Task item =>
Please pull out every line of the listing below that contains the word "Which" and copy those lines unchanged.

Recorded data =>
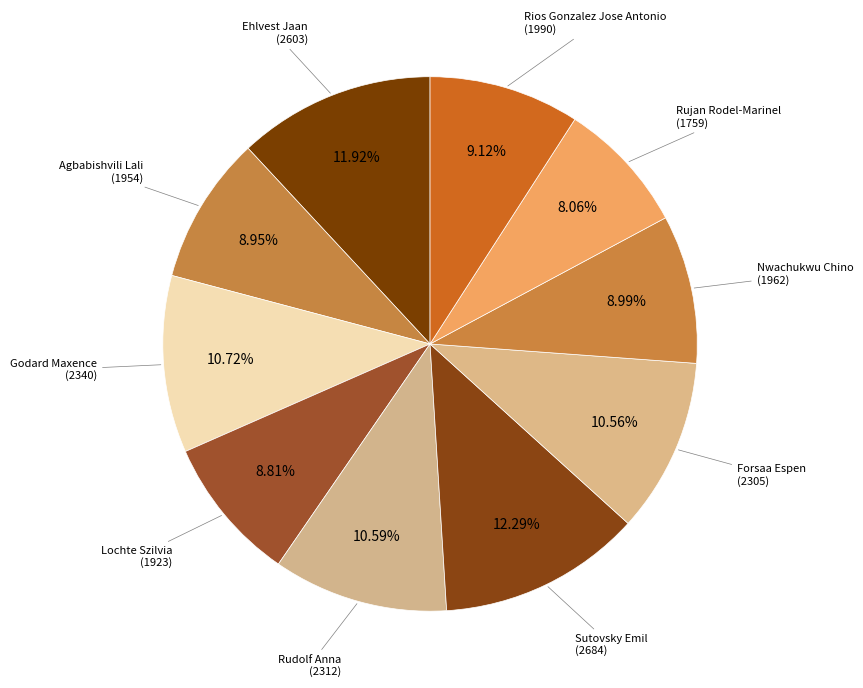

Count the number of slices in the pie.

10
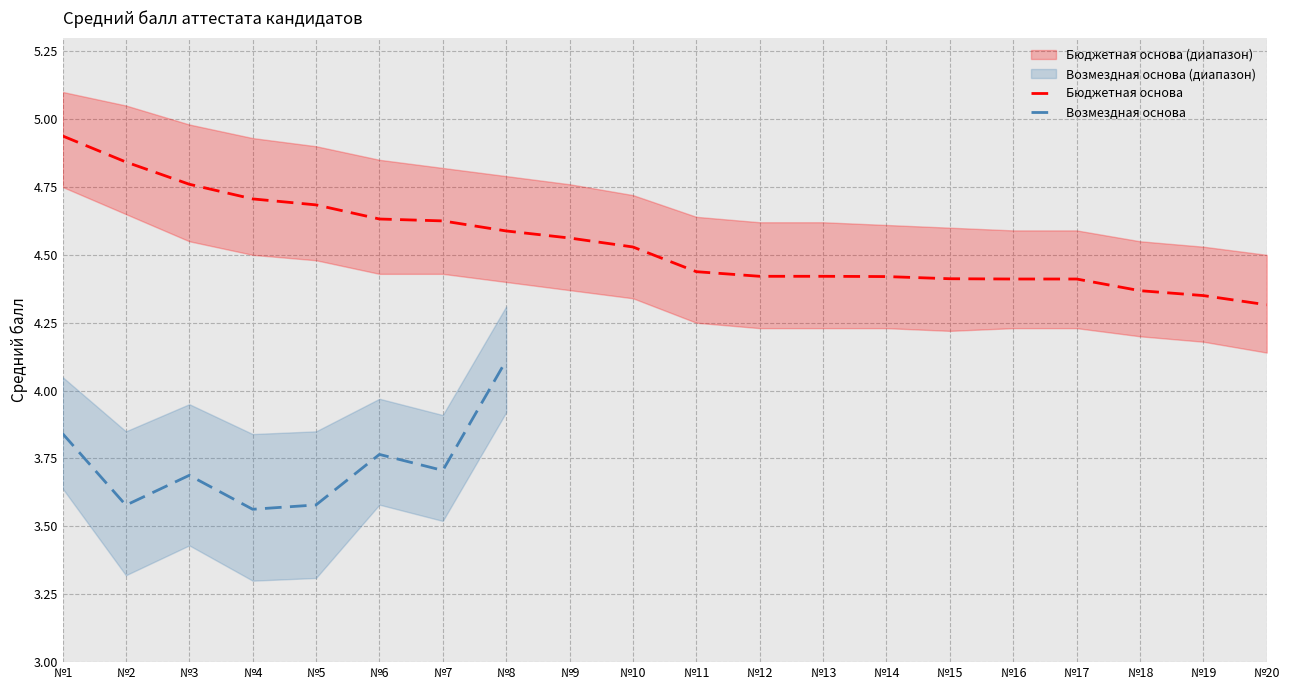

The value of Бюджетная основа at №19 is 7.3. True or false?

False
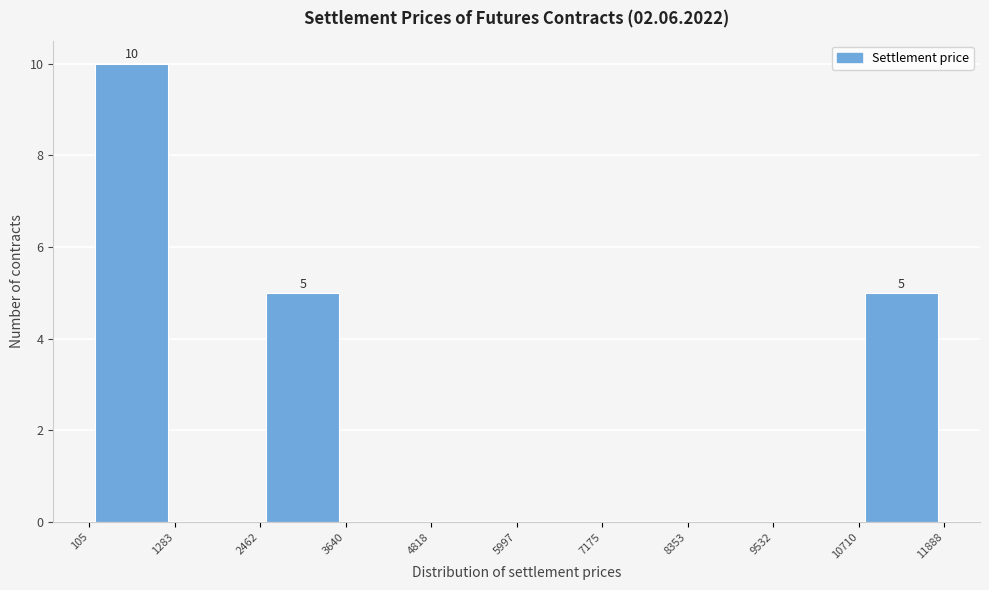

Which range on the x-axis has the tallest bar?

105 to 1283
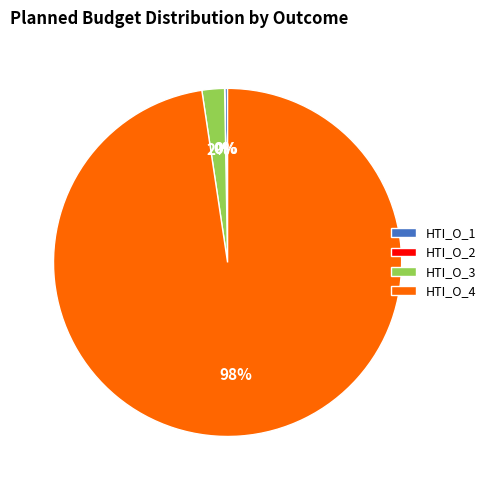

To the nearest percent, what is the average slice percentage?

25%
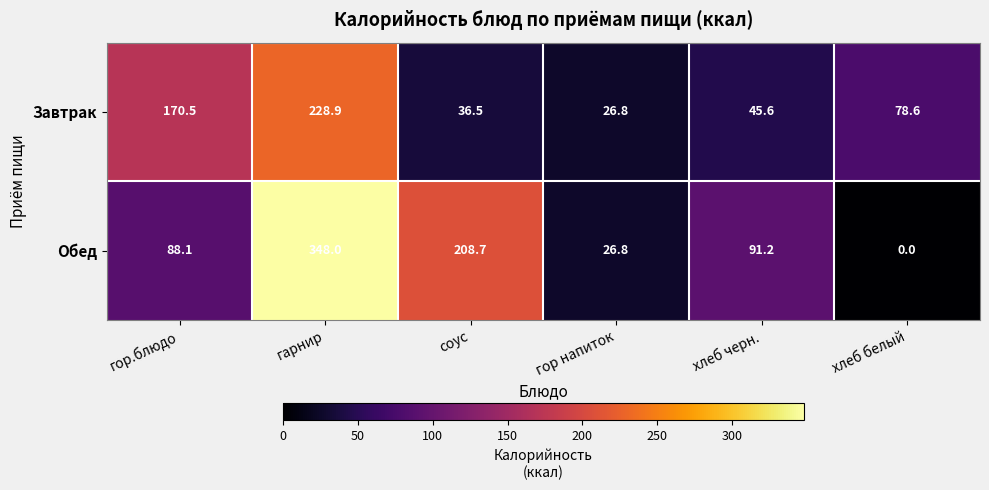

The Завтрак series shows 26.8 at гор напиток. True or false?

True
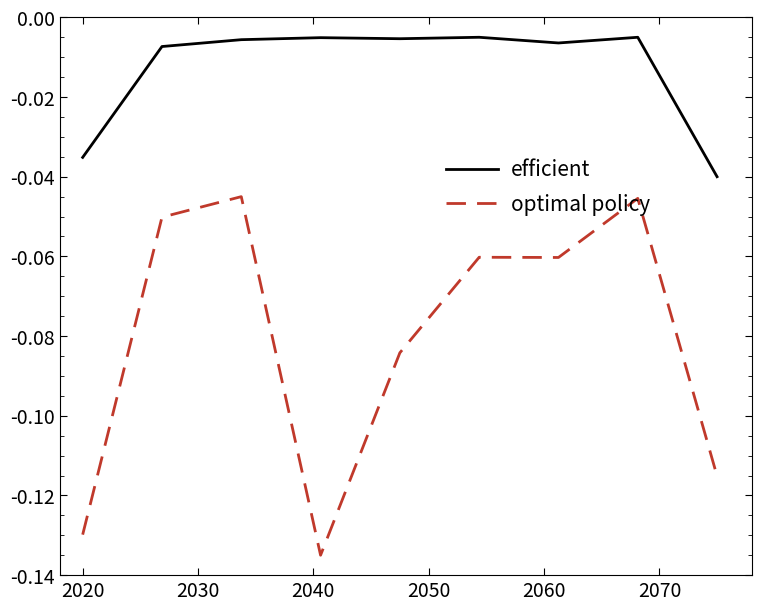

Which series has the largest range (max minus min)?

optimal policy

Problem solution =>
Which range on the x-axis has the tallest bar?
Which series has the largest range (max minus min)?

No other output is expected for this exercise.